------ Record extracts

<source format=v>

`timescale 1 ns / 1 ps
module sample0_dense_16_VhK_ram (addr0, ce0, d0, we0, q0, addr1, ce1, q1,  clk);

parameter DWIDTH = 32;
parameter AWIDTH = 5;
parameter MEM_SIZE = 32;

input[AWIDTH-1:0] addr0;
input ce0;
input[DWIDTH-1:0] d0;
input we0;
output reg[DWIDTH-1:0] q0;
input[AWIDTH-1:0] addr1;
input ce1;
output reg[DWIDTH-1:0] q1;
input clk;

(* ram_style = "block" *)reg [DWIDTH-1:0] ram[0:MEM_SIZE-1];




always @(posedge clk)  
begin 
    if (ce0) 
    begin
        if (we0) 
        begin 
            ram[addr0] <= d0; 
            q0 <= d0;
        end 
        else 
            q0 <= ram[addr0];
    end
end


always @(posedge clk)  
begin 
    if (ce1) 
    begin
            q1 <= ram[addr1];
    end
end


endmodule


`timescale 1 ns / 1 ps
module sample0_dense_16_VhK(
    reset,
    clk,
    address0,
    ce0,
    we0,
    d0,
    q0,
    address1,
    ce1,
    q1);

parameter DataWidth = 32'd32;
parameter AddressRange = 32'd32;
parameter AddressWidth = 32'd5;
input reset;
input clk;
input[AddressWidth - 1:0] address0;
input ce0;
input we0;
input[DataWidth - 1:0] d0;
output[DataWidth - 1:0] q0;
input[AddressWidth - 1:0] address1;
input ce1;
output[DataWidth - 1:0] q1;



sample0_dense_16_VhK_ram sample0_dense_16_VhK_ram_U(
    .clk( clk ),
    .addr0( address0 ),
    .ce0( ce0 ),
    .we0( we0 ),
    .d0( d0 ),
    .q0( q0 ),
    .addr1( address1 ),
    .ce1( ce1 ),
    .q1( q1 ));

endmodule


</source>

------------
------ Record extracts

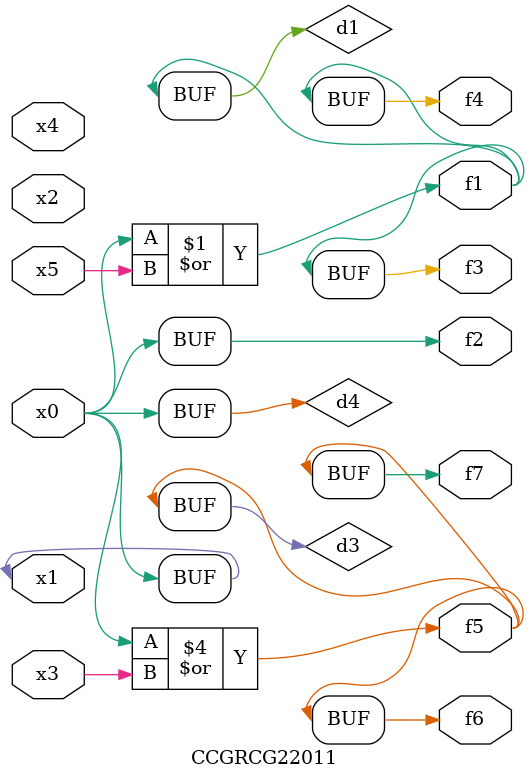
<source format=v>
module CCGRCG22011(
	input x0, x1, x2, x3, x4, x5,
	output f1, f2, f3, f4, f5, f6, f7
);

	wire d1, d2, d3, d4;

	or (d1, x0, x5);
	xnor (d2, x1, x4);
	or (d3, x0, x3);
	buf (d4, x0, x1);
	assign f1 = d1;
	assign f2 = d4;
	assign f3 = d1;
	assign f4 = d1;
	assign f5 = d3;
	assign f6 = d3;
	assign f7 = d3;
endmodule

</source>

------------

• [Task instructions]: Give only the number of lines in the entries above that hold the string "AddressWidth".

• [Response to this exercise]: 3